[BUG] Terraform - Failed to get existing workspaces: containers.Client#ListBlobs: Code="ContainerNotFound"

[code-bucket-user]

Describe the bug During the execution of gitops action, it is failure on steps - name: Apply Terraform configuration. Terraform backend configured properly as per the standard. steps -uses: microsoft/nubesgen-actions/gitops-apply-terraform@v0.13.0. But it is throwing bellow error

**Error:** Failed to get existing workspaces: containers.Client#ListBlobs: Failure responding to request: StatusCode=404 -- Original Error: autorest/azure: Service returned an error.

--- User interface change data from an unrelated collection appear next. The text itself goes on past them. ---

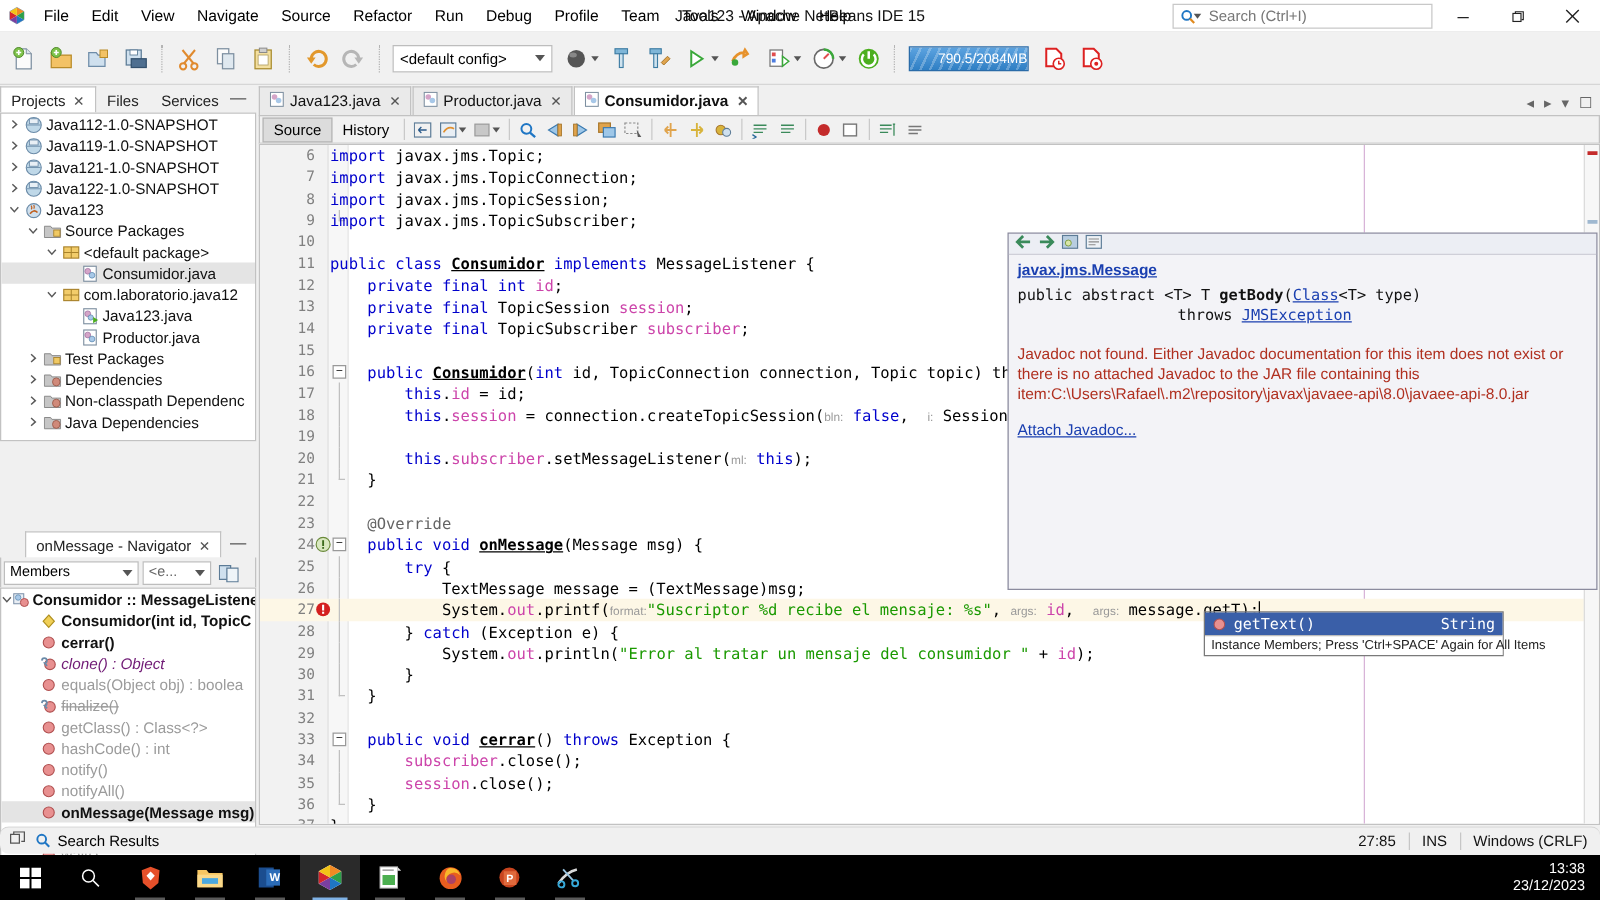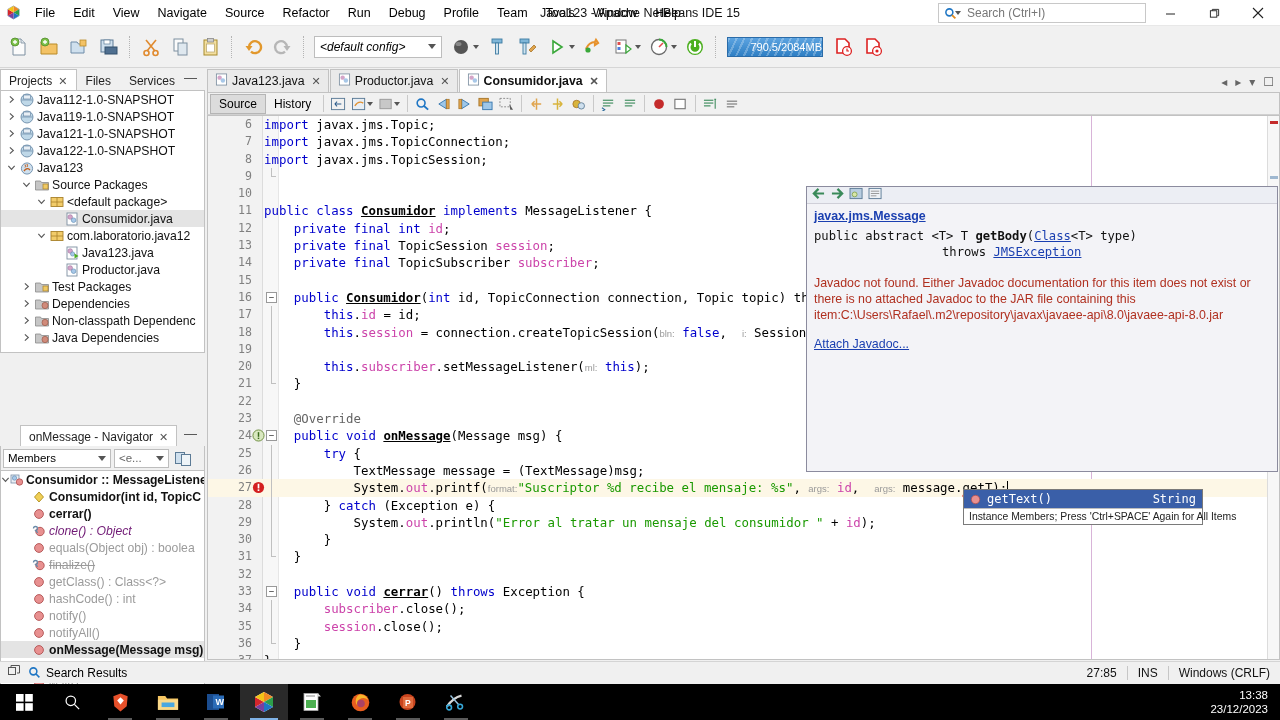--- a/index.html
+++ b/index.html
@@ -50,7 +50,7 @@
   .cfg-combo {
     width: 128px; height: 22px; background: #fff; border: 1px solid #bdbdbd;
     display: flex; align-items: center; justify-content: space-between;
-    padding: 0 5px; font-size: 12px; margin: 0 4px; font-style: italic;
+    padding: 0 5px; font-size: 12px; margin: 0 4px;
   }
   .caret-d { width: 0; height: 0; border-left: 4px solid transparent; border-right: 4px solid transparent;
              border-top: 5px solid #555; }

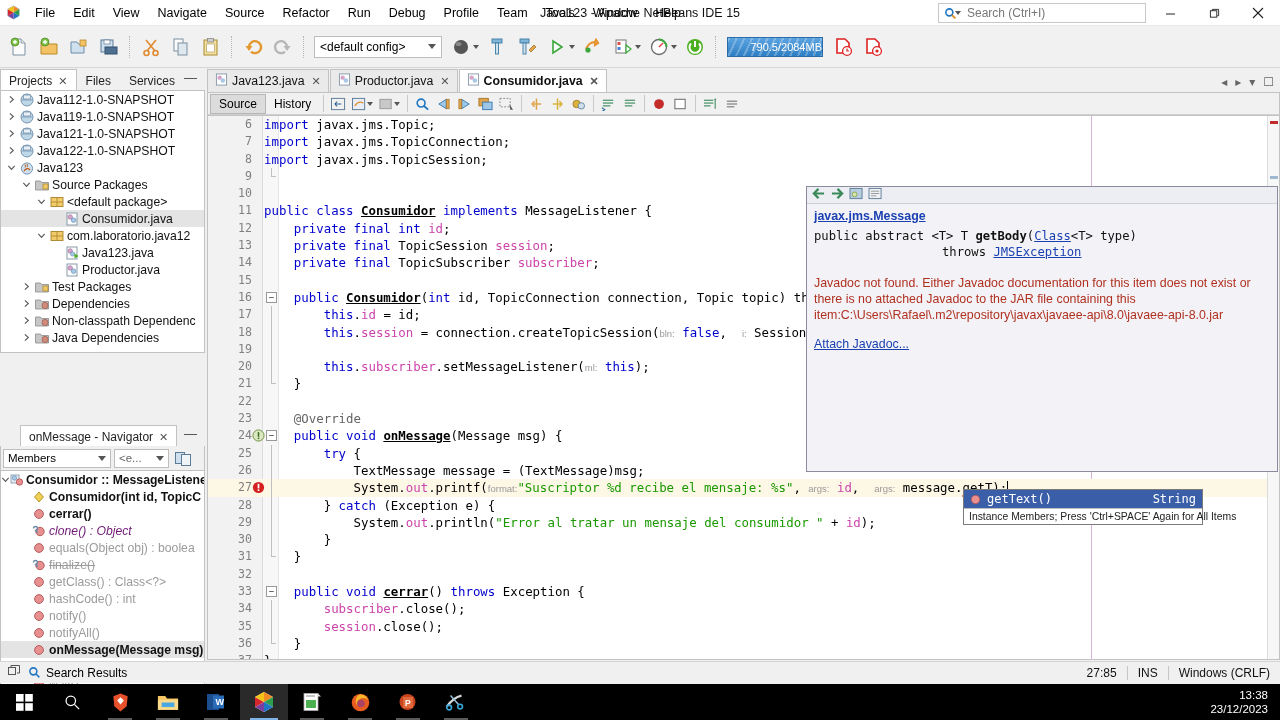--- a/index.html
+++ b/index.html
@@ -1060,7 +1060,7 @@
           <div class="cline"><span class="ln">6</span><span class="txt"><span class="kw">import</span><span class="plain"> javax.jms.Topic;</span></span></div>
           <div class="cline"><span class="ln">7</span><span class="txt"><span class="kw">import</span><span class="plain"> javax.jms.TopicConnection;</span></span></div>
           <div class="cline"><span class="ln">8</span><span class="txt"><span class="kw">import</span><span class="plain"> javax.jms.TopicSession;</span></span></div>
-          <div class="cline"><span class="ln">9</span><span class="foldline" style="top:0;height:9px"></span><span style="position:absolute;left:63px;top:8px;width:5px;height:1px;background:#c0c0c0"></span></div>
+          <div class="cline"><span class="ln">9</span><span class="foldline" style="top:0;height:9px"></span><span style="position:absolute;left:63px;top:8px;width:5px;height:1px;background:#c0c0c0"></span><span class="txt"><span class="kw">import</span><span class="plain"> javax.jms.TopicSubscriber;</span></span></div>
           <div class="cline"><span class="ln">10</span><span class="txt"></span></div>
           <div class="cline"><span class="ln">11</span><span class="txt"><span class="kw">public class </span><span class="cls">Consumidor</span><span class="kw"> implements </span><span class="plain">MessageListener {</span></span></div>
           <div class="cline"><span class="ln">12</span><span class="txt"><span class="plain">    </span><span class="kw">private final int </span><span class="fld">id</span><span class="plain">;</span></span></div>

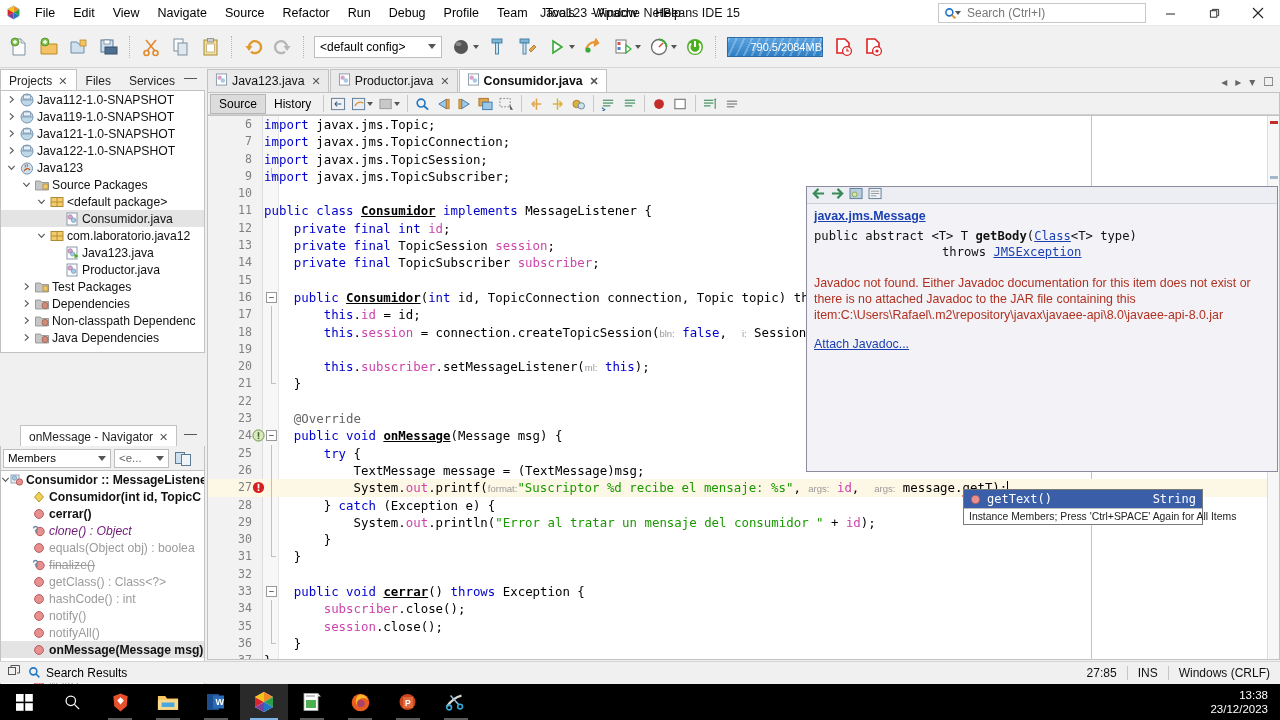--- a/index.html
+++ b/index.html
@@ -200,7 +200,7 @@
   .search-results-bar {
     position: absolute; left: 0; top: 661px; width: 1280px; height: 22px;
     background: #f0f0f0; display: flex; align-items: center; padding-left: 8px;
-    border-top: 1px solid #d4d4d4; font-size: 12px;
+    border-top: 1px solid #d4d4d4; font-size: 12px; border-radius: 7px;
   }
   .status-right { margin-left: auto; display: flex; align-items: center; }
   .st-cell { padding: 0 10px; font-size: 12px; color:#111; }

Status=404 Code="ContainerNotFound" Message="The specified container does not exist.\nRequestId:*****

Where as existing backend configuration running perfectly during manual execution using terraform init / terraform init -reconfigure

Observations Actual issue is in the gitops action template code -backend-config="container_name=tfstate" \, if it is take the container name dynamically from backend configuration then it should not be a problem. But for that we need to change in the action template code. So for now if I use tfsate as a container name, it is working perfectly.

To Reproduce Steps to reproduce the behavior:

1. Create an Storage account.

2. Create a Blob Storage Container.

3. Configure backend "azurerm" { resource_group_name = "rg-sample-dev-us" storage_account_name = "st001sampleus" container_name = "sample-container-us-1" key = "terraform.tfstate" access_key = "****" }

4. Run the gitops action.

Expected behavior Initializing the backend...

Successfully configured the backend "azurerm"! Terraform will automatically use this backend unless the backend configuration changes. Initializing modules...

Initializing provider plugins...

• Finding aztfmod/azurecaf versions matching "1.2.26"...
• Finding hashicorp/azurerm versions matching "~> 3.0"...
• Installing aztfmod/azurecaf v1.2.26...
• Installed aztfmod/azurecaf v1.2.26 (self-signed, key ID 3D457F4D69B172D6)
• Installing hashicorp/azurerm v3.78.0...
• Installed hashicorp/azurerm v3.78.0 (signed by HashiCorp)

Screenshots Please find the attached screenshot

Desktop (please complete the following information):

• OS: [e.g. Windows 10]
• Browser [e.g. chrome]

[jdubois]

What you describe is what everybody does with Terraform, then we have a specific configuration that I'm not sure you're aware of: we add a VNet to secure the access to the Blob storage. As the Terraform state stores a lot of sensitive data (like the database password), we believe it's better not to have it available on the Internet directly, so we add this extra layer of security. As you don't write about it in your issue, it seems to me you configured this directly. Can you check if you have a VNet securing your blob storage?

[code-bucket-user]

Yes VNet is configured. I follow the every steps those are mentioned in docs.nubesgen.com.

Not only V-Net along with subnet, network rule, other principal for permission, relevant role such as contributor, owner e.t.c configured properly.

What I observed in gitops workflow log during Run export ARM_CLIENT_SECRET=$(echo $AZURE_CREDENTIALS | jq -r .clientSecret) doterraform init taking wrong resource_group_name & container_name as -backend-config. Although terraform backend is properly configured. As resource_group_name is part of theinputs so I able to override it within workflow yml, but unable to do the same for container_name. As becuase it is not taking any inputs. So only way to resolve it for working propose create a blob container name tfstate.

If anything else required to configure, please let me know.